Half the world is vulnerable to social instability and violence due to rising food and energy prices, failing states, falling water tables, climate change, decreasing water-food-energy supply per person, desertification, and increasing migrations due to political, environmental, and economic conditions.
International Alert in the U.K. lists 102 vulnerable countries. The Center for Naval Analyses in the U.S. identifies 46 countries (2.7 billion people) at high risk of armed conflict, and an additional 56 states (1.2 billion people) at risk of political instability. By mid-2008 there were 14 wars (conflicts with 1,000 or more deaths)—one fewer than in 2007. These wars were in Africa (5), Asia (4), the Americas (2), the Middle East (2), and worldwide anti-extremism (1).
FAO estimates that 37 countries face a crisis over food due to increased demand from rapidly developing nations, high oil prices, the use of crops for biofuels, high fertilizer costs, global stocks at 25-year lows, and market speculation. Basic food prices are doubling around the world. Prices of cereals, for example, including wheat and rice, are up 129% since 2006. With nearly 3 billion people making $2 or less per day, long-term global social conflict seems inevitable without more serious food policies, useful scientific breakthroughs, and dietary changes.

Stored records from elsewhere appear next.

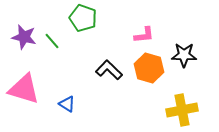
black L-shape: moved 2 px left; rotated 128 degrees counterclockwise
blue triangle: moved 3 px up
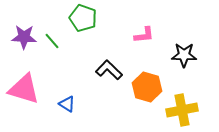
purple star: rotated 10 degrees counterclockwise
orange hexagon: moved 2 px left, 19 px down
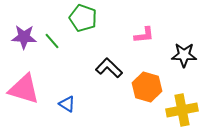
black L-shape: moved 2 px up
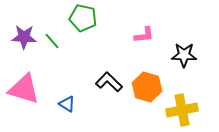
green pentagon: rotated 8 degrees counterclockwise
black L-shape: moved 14 px down
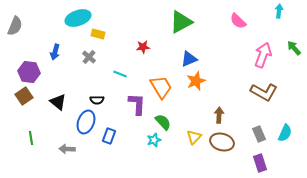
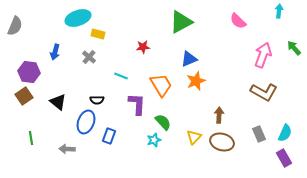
cyan line: moved 1 px right, 2 px down
orange trapezoid: moved 2 px up
purple rectangle: moved 24 px right, 5 px up; rotated 12 degrees counterclockwise
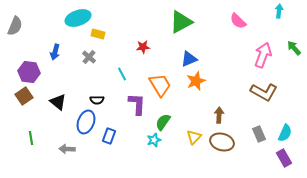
cyan line: moved 1 px right, 2 px up; rotated 40 degrees clockwise
orange trapezoid: moved 1 px left
green semicircle: rotated 102 degrees counterclockwise
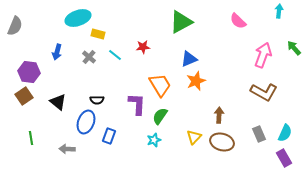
blue arrow: moved 2 px right
cyan line: moved 7 px left, 19 px up; rotated 24 degrees counterclockwise
green semicircle: moved 3 px left, 6 px up
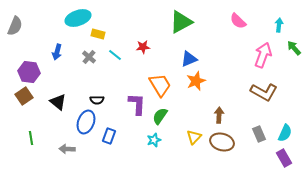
cyan arrow: moved 14 px down
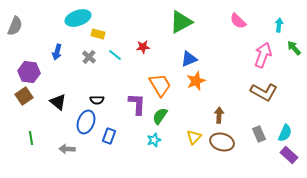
purple rectangle: moved 5 px right, 3 px up; rotated 18 degrees counterclockwise
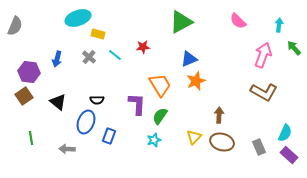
blue arrow: moved 7 px down
gray rectangle: moved 13 px down
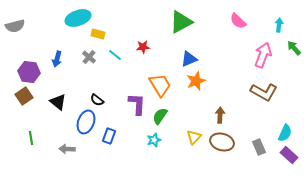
gray semicircle: rotated 54 degrees clockwise
black semicircle: rotated 40 degrees clockwise
brown arrow: moved 1 px right
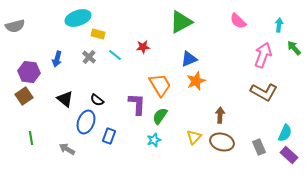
black triangle: moved 7 px right, 3 px up
gray arrow: rotated 28 degrees clockwise
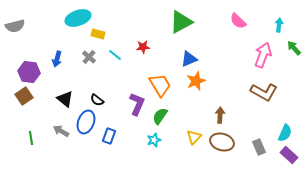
purple L-shape: rotated 20 degrees clockwise
gray arrow: moved 6 px left, 18 px up
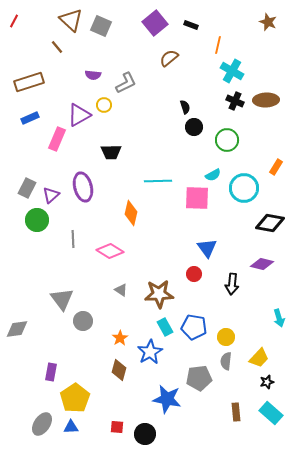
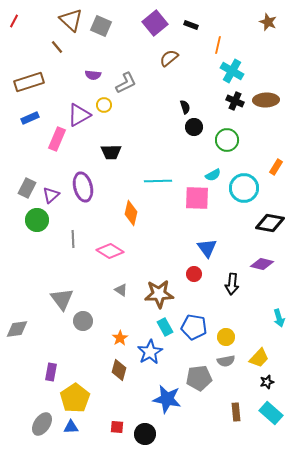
gray semicircle at (226, 361): rotated 108 degrees counterclockwise
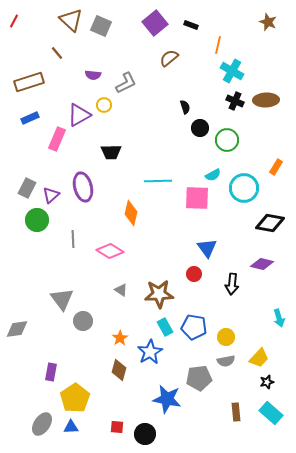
brown line at (57, 47): moved 6 px down
black circle at (194, 127): moved 6 px right, 1 px down
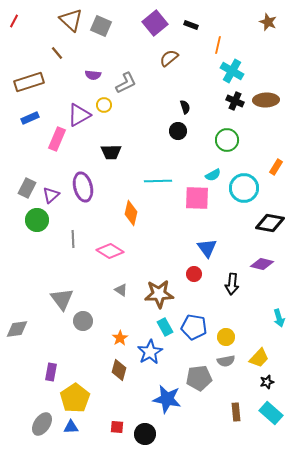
black circle at (200, 128): moved 22 px left, 3 px down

However, advances in science, technology, education, economics, and management seem capable of making the world work far better than it does today. Consider the extraordinary waste of human talent through violence, neglect, poor education, corruption, and other forms of inhumanity. Consider the enormous waste of investments into entertainment and media focused on the worst behaviors of humanity, products that make us unhealthy, and actions that pit one group against another. Surely cutting back on such waste could release the resources and talent needed to make the world work better for all.